Nastia se mordit la langue. Le silence tomba.
« Tu sais quoi, » Marina rassembla les documents dans la pochette. « J’ai déjà déposé les papiers. J’ai introduit une demande pour faire reconnaître ma part de cet appartement comme bien acquis en commun. En tenant compte de tous les investissements—c’est au moins trente pour cent. Si tu veux la guerre, très bien, mais je ne renoncerai pas à ce qui m’appartient. »
« Marinka… » Igor se frotta les tempes. « Pourquoi tu ne me l’as pas dit tout de suite ? »
« Est-ce que tu m’aurais crue ? » Elle sourit tristement. « Tu dis toujours que Nastia ne te mentirait jamais. »
Igor regarda sa sœur et sa mère d’un autre œil.
« Je vous demande de partir, » dit-il doucement. « Toutes les deux. Tout de suite. »
« Igoryok ! » s’exclama Vera.
« Partez ! » répéta-t-il, plus fort. « J’ai besoin de parler à ma femme. »
Nastia attrapa son sac et sortit en trombe de l’appartement. Vera se leva lentement, lança à sa belle-fille un regard brûlant, et se dirigea vers la porte. Alexeï Petrovitch resta un instant sur le seuil :
« Je suis désolé, mon fils. Je ne savais pas ce qu’elles faisaient. »
 

Quand ils furent partis, Igor s’assit en face de Marina.
« Pardonne-moi… Je ne pensais pas qu’ils en étaient capables. »
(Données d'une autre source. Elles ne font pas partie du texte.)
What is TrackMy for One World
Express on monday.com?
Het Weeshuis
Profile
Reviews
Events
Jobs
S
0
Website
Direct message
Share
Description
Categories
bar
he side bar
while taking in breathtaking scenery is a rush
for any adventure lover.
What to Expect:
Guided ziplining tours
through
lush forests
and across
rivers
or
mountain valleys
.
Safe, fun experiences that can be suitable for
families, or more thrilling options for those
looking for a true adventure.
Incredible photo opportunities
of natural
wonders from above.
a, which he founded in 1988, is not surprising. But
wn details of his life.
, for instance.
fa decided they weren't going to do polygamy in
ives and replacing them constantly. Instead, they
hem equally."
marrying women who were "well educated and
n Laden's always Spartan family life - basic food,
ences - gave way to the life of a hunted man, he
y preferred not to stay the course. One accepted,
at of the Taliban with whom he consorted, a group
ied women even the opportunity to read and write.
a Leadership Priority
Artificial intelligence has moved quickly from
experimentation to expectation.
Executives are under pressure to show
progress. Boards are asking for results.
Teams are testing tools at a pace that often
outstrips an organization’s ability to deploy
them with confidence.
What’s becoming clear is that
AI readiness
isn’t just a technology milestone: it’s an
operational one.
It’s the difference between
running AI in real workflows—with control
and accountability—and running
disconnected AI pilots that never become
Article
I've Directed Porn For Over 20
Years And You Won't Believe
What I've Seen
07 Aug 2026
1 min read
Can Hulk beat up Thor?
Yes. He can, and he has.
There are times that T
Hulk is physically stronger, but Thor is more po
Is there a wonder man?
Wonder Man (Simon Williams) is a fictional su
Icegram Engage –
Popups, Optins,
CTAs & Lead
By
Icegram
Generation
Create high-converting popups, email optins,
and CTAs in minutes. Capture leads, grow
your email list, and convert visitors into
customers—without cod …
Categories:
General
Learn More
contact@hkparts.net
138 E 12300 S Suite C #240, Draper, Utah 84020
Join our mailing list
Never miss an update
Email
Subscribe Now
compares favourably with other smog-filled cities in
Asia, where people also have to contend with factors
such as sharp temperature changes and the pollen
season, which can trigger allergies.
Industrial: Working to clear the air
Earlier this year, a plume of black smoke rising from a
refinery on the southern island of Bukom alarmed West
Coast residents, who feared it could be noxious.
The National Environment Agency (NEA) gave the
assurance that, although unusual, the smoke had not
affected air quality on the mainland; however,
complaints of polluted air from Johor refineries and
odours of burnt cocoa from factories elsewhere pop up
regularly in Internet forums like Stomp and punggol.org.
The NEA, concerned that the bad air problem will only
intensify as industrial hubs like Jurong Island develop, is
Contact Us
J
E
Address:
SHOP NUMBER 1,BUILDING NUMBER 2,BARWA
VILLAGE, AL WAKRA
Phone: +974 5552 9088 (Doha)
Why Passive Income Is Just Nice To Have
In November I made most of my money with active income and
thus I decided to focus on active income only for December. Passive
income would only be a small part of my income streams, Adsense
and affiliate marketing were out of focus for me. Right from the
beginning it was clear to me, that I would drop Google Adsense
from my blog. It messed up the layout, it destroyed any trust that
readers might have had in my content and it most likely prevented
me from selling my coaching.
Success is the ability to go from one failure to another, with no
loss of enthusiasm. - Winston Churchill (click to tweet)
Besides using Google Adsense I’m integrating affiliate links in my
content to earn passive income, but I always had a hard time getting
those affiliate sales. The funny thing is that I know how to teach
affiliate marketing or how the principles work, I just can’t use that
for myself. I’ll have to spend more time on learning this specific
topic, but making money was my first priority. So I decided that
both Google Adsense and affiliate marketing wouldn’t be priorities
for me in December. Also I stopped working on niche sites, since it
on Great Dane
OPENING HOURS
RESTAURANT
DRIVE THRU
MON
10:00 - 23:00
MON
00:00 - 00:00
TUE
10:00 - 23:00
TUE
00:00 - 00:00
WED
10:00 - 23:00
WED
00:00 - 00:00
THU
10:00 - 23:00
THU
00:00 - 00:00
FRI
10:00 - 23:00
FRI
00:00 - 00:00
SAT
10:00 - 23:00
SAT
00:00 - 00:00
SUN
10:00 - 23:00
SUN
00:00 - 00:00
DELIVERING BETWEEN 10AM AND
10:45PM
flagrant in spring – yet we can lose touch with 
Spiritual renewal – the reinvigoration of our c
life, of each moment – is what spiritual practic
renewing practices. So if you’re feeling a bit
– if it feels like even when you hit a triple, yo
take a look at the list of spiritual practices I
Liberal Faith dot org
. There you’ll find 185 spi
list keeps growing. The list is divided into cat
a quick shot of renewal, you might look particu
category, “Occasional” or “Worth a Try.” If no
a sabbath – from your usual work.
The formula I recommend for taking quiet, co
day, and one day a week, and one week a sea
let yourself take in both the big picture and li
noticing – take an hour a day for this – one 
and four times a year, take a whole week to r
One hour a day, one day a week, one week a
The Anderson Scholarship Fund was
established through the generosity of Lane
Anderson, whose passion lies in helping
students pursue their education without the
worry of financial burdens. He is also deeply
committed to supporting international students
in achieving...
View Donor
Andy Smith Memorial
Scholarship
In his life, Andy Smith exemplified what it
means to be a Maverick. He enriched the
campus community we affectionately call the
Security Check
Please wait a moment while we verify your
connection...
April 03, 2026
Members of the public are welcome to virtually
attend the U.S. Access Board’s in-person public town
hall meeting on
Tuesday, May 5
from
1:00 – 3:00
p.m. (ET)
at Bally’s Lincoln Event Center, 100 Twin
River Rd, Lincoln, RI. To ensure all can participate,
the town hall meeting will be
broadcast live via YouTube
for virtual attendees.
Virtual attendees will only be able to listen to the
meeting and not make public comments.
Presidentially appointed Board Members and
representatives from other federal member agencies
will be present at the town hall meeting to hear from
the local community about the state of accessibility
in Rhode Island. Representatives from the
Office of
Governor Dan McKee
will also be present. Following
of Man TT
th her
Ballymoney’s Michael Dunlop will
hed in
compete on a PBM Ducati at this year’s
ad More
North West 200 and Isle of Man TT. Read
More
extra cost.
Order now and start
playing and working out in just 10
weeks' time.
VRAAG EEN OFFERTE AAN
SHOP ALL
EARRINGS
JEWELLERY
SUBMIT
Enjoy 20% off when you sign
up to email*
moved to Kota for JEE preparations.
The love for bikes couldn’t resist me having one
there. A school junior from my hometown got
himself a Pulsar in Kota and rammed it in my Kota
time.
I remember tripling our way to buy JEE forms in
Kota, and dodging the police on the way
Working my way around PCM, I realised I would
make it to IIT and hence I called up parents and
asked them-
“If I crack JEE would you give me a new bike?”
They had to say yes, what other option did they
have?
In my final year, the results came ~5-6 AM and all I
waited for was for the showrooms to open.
« Et moi, je n’aurais jamais cru devoir me défendre contre ta famille, » répondit-elle doucement.
Un mois plus tard, tout fut officiellement réglé. Marina devint copropriétaire de l’appartement—sa part était de quarante pour cent. Igor insista pour que ce soit plus que ce qu’avait demandé l’avocat.
Nastia cessa de venir. Elle n’appelait que rarement, seulement son frère, et ne demandait jamais des nouvelles de Marina. Vera était ostensiblement polie lors de leurs rencontres, mais froide. Les dîners de famille étaient désormais tendus.
Un soir, Igor prit Marina dans ses bras.
« Tu sais, je suis content que tu sois plus forte et plus intelligente qu’eux tous. Et que tu ne te sois pas laissée berner. »
« J’ai juste compris que personne ne se battrait pour moi sauf moi, » sourit-elle. « Même pas toi. »
« Ça n’arrivera plus, » il lui embrassa le front. « Je te le promets. »
Marina acquiesça. Elle n’avait plus peur de perdre son toit. Et maintenant, elle savait avec certitude : elle ne laisserait plus jamais personne décider de son destin derrière son dos. Ni sa belle-mère, ni sa belle-sœur. Même pas son mari. Désormais—elle déciderait par elle-même.